I find it interesting that my goal to help animals led me to this point. Initially, I narrowly focused on helping animals via pest control, but I have found a better way to fulfill this aspiration. Not only did I meet my goal by working for a company that produces black soldier flies as a healthy treat for chickens, but by working in this industry, I am also part of a greater effort- one that improves the environment through waste management and promotes sustainable production of protein and fat for a variety of animals and other valuable purposes. And this was more than I could have ever envisioned.

I am excited to provide fodder for this blog and look forward to discussing all of the new findings, beneficial attributes, factors that inhibit or enhance production, or any other topic that pertains to black soldier flies.

I really like when the title truly captures the message being conveyed in a publication. This paper is an example of such an accomplishment. Given that several authors are from Colombia- I tend to believe the message is personal and sincere.  

The authors provide an overview of the black soldier fly as a means to create stable agricultural production in nations experiencing instability. While, I personally, appreciate the black soldier fly being used as the example, I believe it is only the beginning. As you all know, there are a number of other species that offer such opportunities.

Regardless, I believe the authors offer a very coherent and impactful message demonstrating that insects as feed (and food) offer much more than industrial development and protecting the environment. Such systems, when implemented properly, can truly save lives beyond simple nutrition. 

Barragán-Fonseca, K. Y., K. B. Barragán-Fonseca, G. Verschoor, J. J. A. van Loon, and M. Dicke. 2020. Insects for peace. Current Opinion in Insect Science.

Figuring out how Nature operates, replicating the process, and industrializing has been a 'holy grail' of humanity since the beginning of time for a multitude of topics. For example, and the first thing I thought of, 'lightening strikes the ground' and fire is produced- so take a piece of flint, strike a rock, get sparks and fire can be produced. Better yet- if it can be recreated- can we then use it as a model to better understand the process and enhance it (thinking lightening creating fire evolving to harnessing atoms to produce heat).

The same is being done with the black soldier fly. Somehow, the larvae of this insect can digest a host of organic materials and produce waste that can be used as fertilizer and larval mass that can be used as feed. Can this system be replicated in a lab? Can such data result in a better understanding of the processes that allows for this insect to digest a plethora of wastes?  
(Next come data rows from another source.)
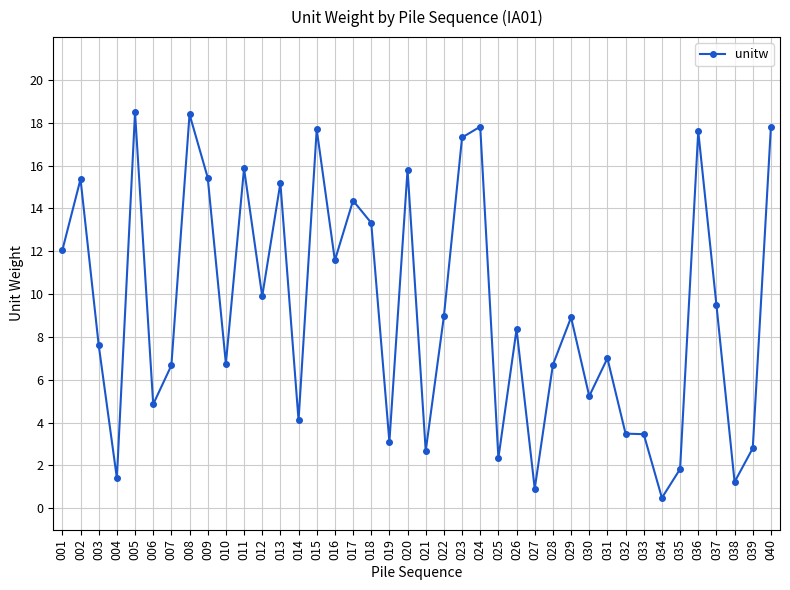

What is the greatest value displayed?

18.5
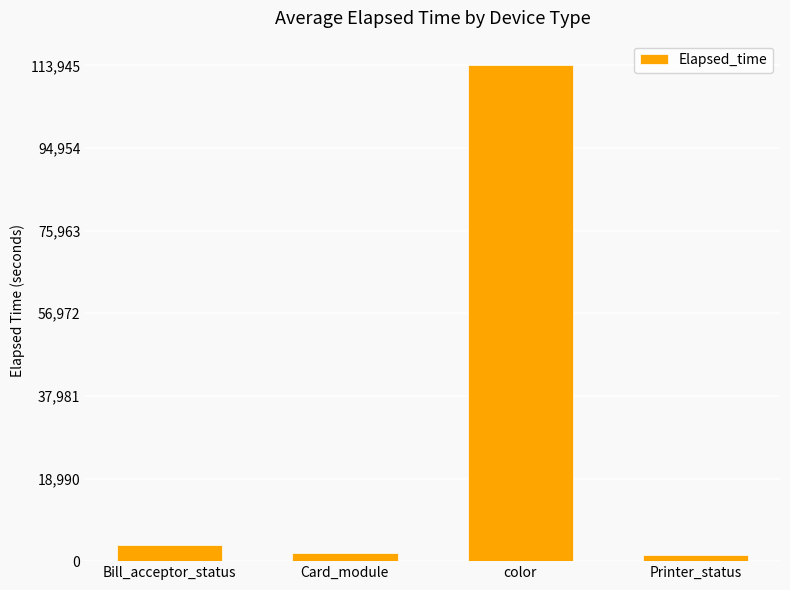

True or false: the data shows 113945 at color.

True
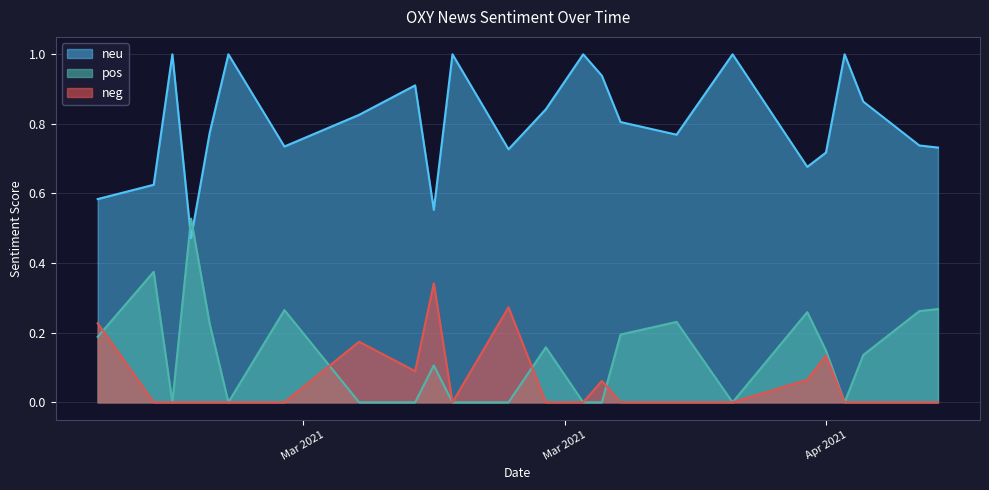

What is the lowest value of the neu series?

0.5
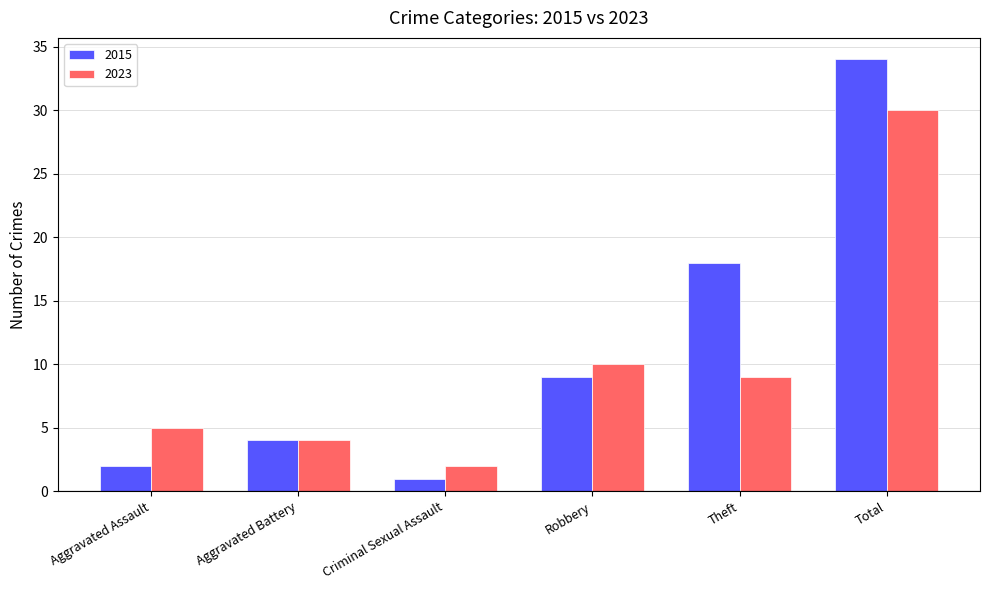

What are all the series names shown in the legend?

2015, 2023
Gold et al. (2020) is the first step in this direction. The results are mixed but definitely serve as a starting point for industrialization of this process in the case of Gold et al. (2020)- with the black soldier fly.

Gold, M., J. Egger, A. Scheidegger, C. Zurbrügg, D. Bruno, M. Bonelli, G. Tettamanti, M. Casartelli, E. Schmitt, B. Kerkaert, J. D. Smet, L. V. Campenhout, and A. Mathys. 2020. Estimating black soldier fly larvae biowaste conversion performance by simulation of midgut digestion. Waste Management 112: 40-51.

​But, I leave you with this question (for fun):

Can the ability of the black soldier fly be replicated in the lab and industrialized?

Imagine- giant industrialized mechanical insect guts (think "Terminator" eating waste and pooping out fertilizer and protein being harvested from a secondary evacuation hole or better yet- Alien doing the same, 36 second mark of video) recycling organic waste and producing insect protein and fertilizer!